*What you will do*: Please continue the discussion of re-streaming WAL to a standby server, starting right after its final sentence.

*Passage provided*:
....

I don't think we should overwrite local WAL that has already been
applied, unless we already know for sure that it is bad (and suspect
re-streaming might make it right.)

I think the better approach would be to check the existence, and the
segment header, of the WAL segment we already (think we) have in
pg_xlog.  And then request re-streaming of that file from the
beginning only if it is either missing or has the wrong header in the
local copy.  That might make the code a lot more complex, though.  At
least I don't see a simple way to implement it.

>
>> With a bit of malicious engineering, I have created this situation.
>> I don't know how likely it is that something like that could happen
>> accidentally, say with a corrupted file system.  I have been unable
>> to engineer a situation where checking the header actually does
>> any good.  It has either done nothing, or done harm.
>
> OK, I seem to have to consider again why the code which retreats the
> replication starting location exists.
>
> At first, I added the code to prevent a half-baked WAL file. For example,
> please imagine the case where you start the standby server with no WAL
> files in pg_xlog. In this case, if replication starts from the middle of WAL
> file, the received WAL file is obviously broken (i.e., with no WAL data in
> the first half of file). This broken WAL file might cause trouble when we
> restart the standby and even when we just promote it (because the last
> applied WAL file is re-fetched at the end of recovery).
>
> OTOH, we can start replication from the middle of WAL file if we can
> *ensure* that the first half of WAL file already exists. At least, when the
> standby reconnects to the master, we might be able to ensure that and
> start from the middle.
>
>> OK, thanks for the explanation.  Is there a race condition here?  That is,
>> it seems that with your patch this part of the code could get executed
>> after streaming is restarted, but before the streaming ever actually received
>> and wrote anything.  So it would be checking the old header, not the newly
>> about-to-be received header.

....

*Source material*:

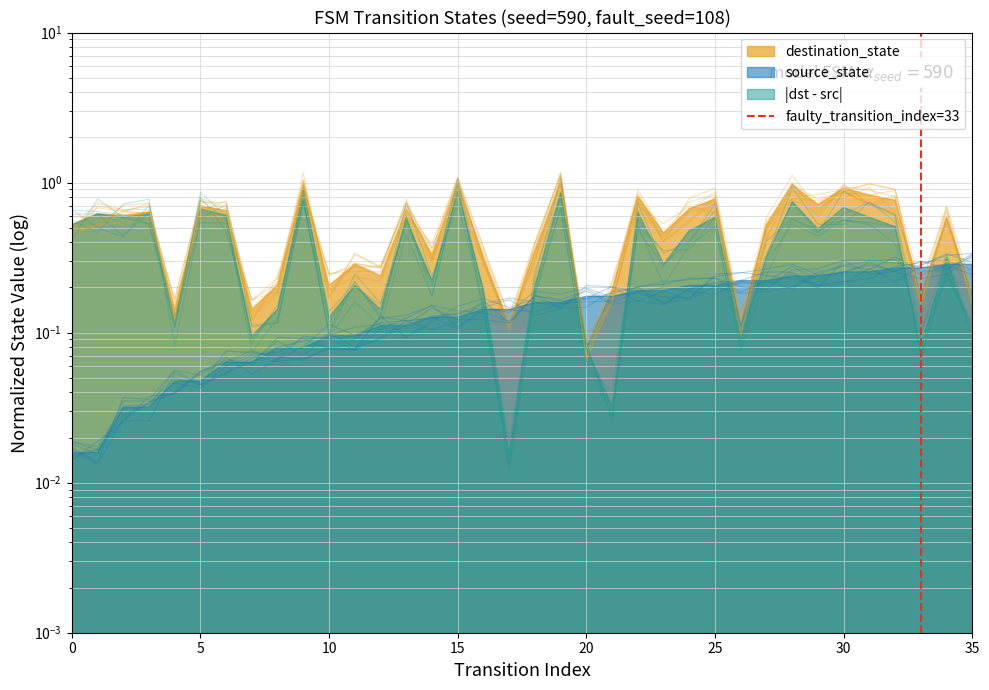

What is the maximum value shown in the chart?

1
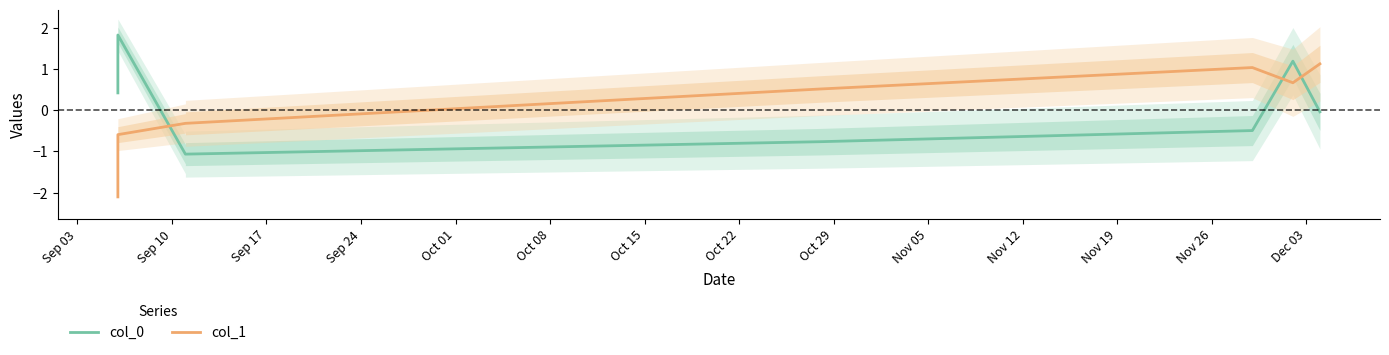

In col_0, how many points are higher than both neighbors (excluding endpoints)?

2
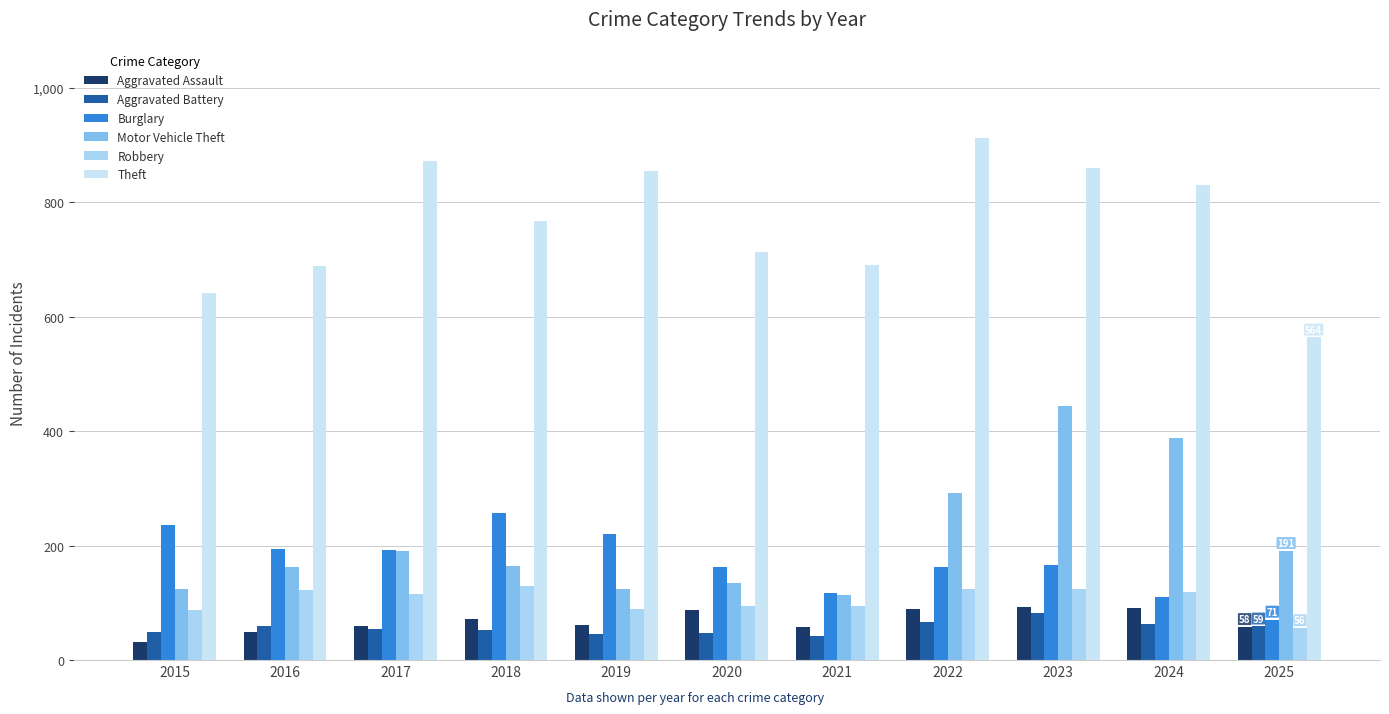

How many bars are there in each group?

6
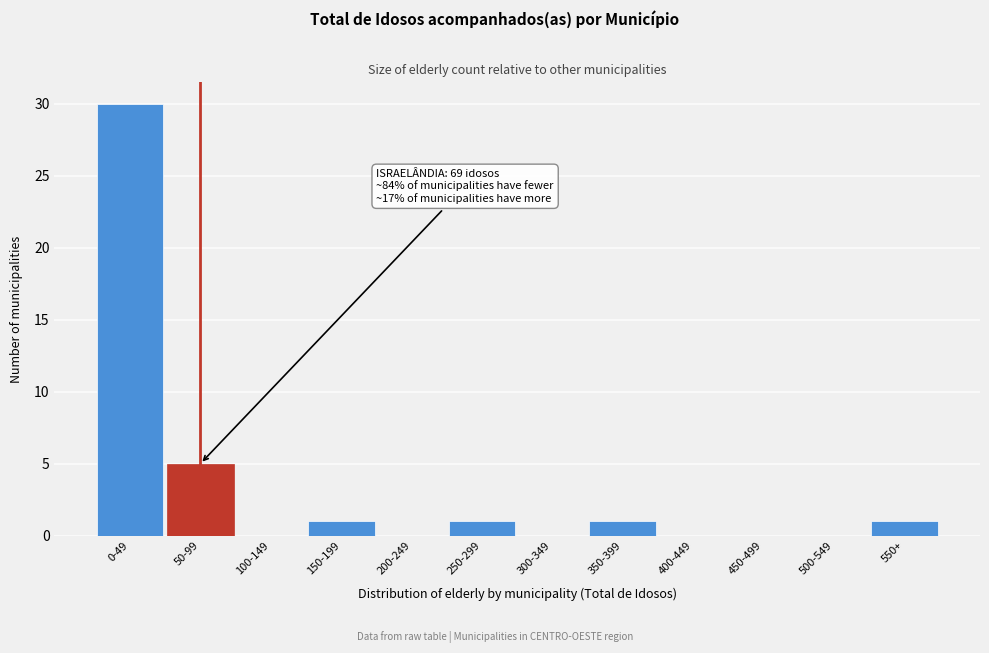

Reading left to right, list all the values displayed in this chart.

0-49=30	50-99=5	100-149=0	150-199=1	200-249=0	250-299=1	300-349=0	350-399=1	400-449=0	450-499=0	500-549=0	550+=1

....

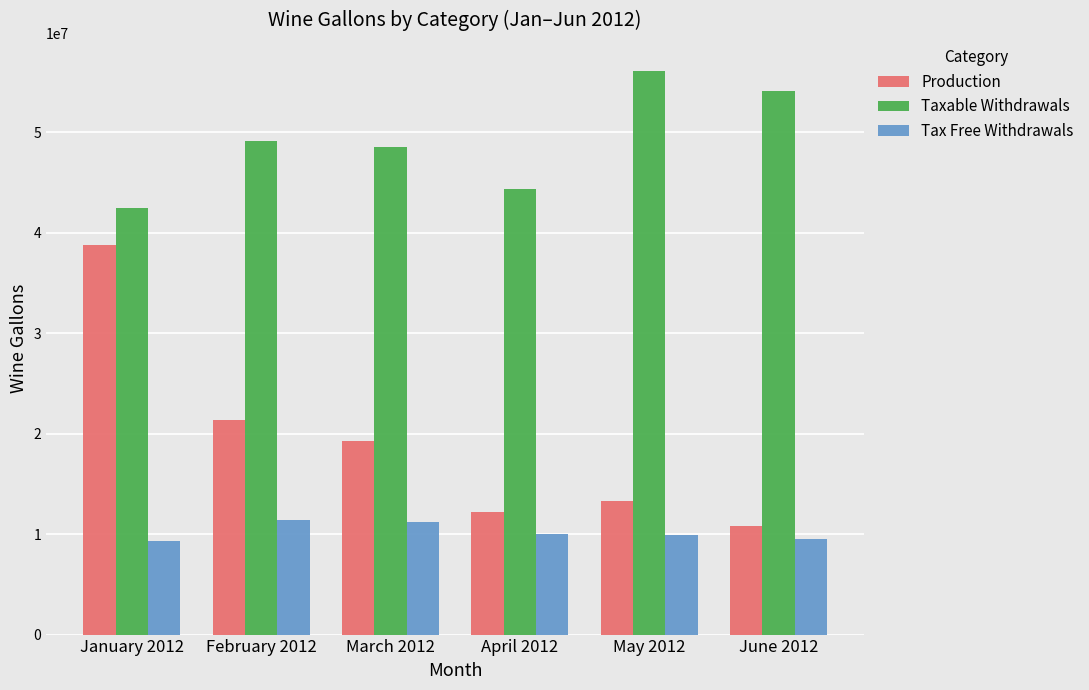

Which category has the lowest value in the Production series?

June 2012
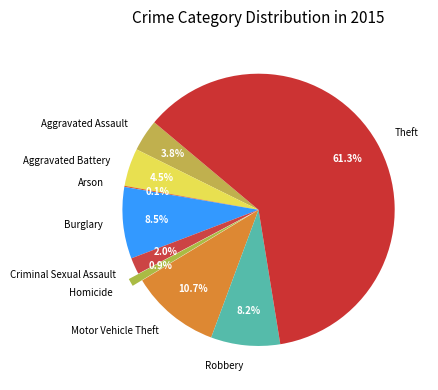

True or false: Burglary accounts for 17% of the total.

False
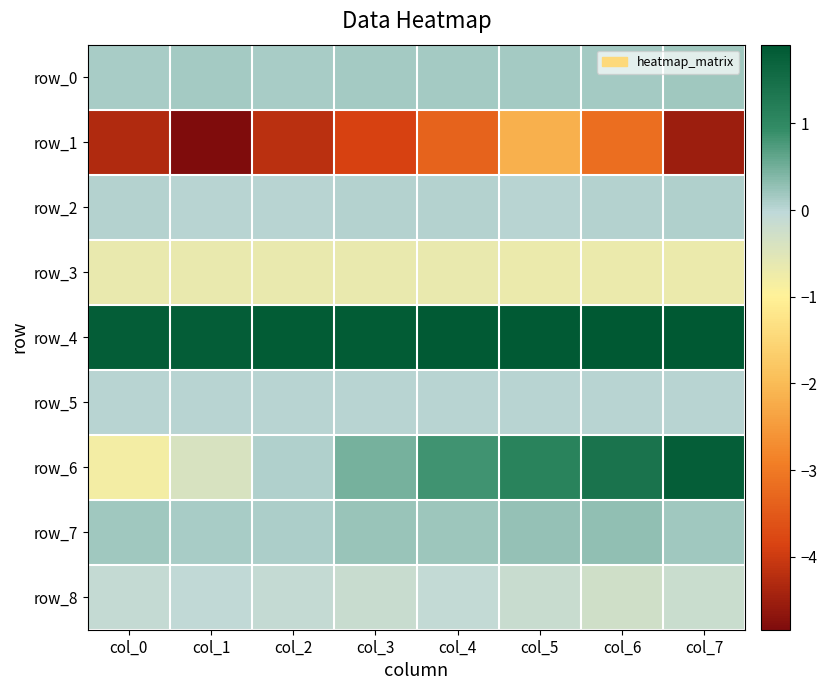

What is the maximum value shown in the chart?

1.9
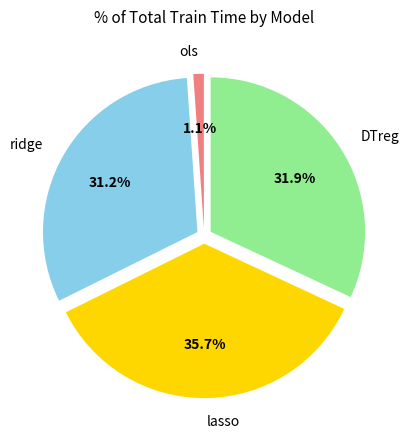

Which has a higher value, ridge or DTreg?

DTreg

....

*Response area*:
>
> As far as I read the code again, there is no such a race condition. When
> the received WAL is read just after streaming is restarted, that part of the
> code seems to always be executed.
>
> Maybe I'm missing something. Could you explain about the problematic
> scenario?

OK, I think you are right.  I was thinking that if apply is well
behind receive when the connection is lost, that a new connection
could immediately pass the "havedata" test an so proceed to the header
check perhaps before anything was received.  But now I see that we
never try to re-connect until after apply has caught up with receive,
so that race condition cannot happen.  Sorry for the false alarm.

By the way, the patch no longer applies cleanly to HEAD, as of commit
d309acf201ab2c5 (Feb 11th).  But it looks like a trivial conflict (Two
different patches both correct the same doc typo).

Cheers,

Jeff

Re: Change pg_last_xlog_receive_location not to move backwards

From

Fujii Masao

Date:

15 February 2011, 01:35:07

On Sat, Feb 12, 2011 at 11:32 PM, Robert Haas <robertmhaas@gmail.com> wrote:
> So, what if we did some renaming?  I'd be inclined to start by
> renaming "receivedUpTo" to Flush, and add a new position called
> Stream.  When walreciever is started, we set Stream to the position at
> which streaming is going to begin (which can rewind) and leave Flush
> alone (so it never rewinds). We then change the walreceiver feedback
> mechanism to use the term stream_location rather than write_location;
> and we could consider replacing pg_last_xlog_receive_location() with
> pg_last_xlog_stream_location() and pg_last_xlog_flush_location().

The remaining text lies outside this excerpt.